Another trend I’ve encountered in this period, one not so much creative as confessional, is the renewed interest in diary-keeping. Suddenly, my patients have time, and it seems that the less that’s going on to fill that time the more they want to explain how they feel about the emptiness. Old yellow pads with neat blue lines, which lawyers use to take notes, are repurposed as repositories of daily reflection. Some patients have ordered blank notebooks on Amazon, and are filling them up – even, occasionally, with illustrated versions of their semi-pointless days. If they bake bread, there is a description of kneading it, maybe even a drawing. It’s interesting that there are no photos. Only old-fashioned, retro art forms: careful handwriting, nice pen-and-ink images. People know it’s quaint. But, for that reason, they find it oddly soothing.

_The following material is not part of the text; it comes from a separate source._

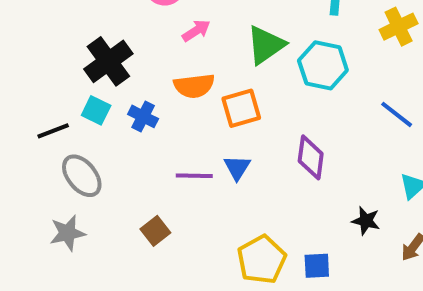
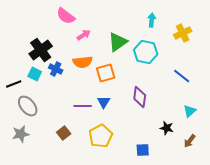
blue cross: (143, 116) -> (56, 69), moved
yellow pentagon: (262, 260) -> (101, 136), moved

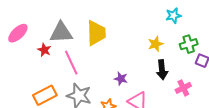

In the 17th and 18th centuries, the Puritans kept diaries. If you wrote enough, God’s purpose for your life would be revealed. In the 19th century, women kept diaries, especially if they were literate and not in the work-force. It was a way to fill the day, more acceptable than reading novels and a private refuge from the chaos of large families. But what I find now is that old forms of creativity and self-revelation, or at least forms that do not require any technology, are resurfacing. They provide, I think, direct contact between the individual and language in ways that allow language to be shaped more exactly to that individual’s feelings. If anything positive emerges from our current siege, this recursion to basics may be one such a development. I think that the importance of all this writing extends beyond any one writer’s life. In whatever genre, we are writing history.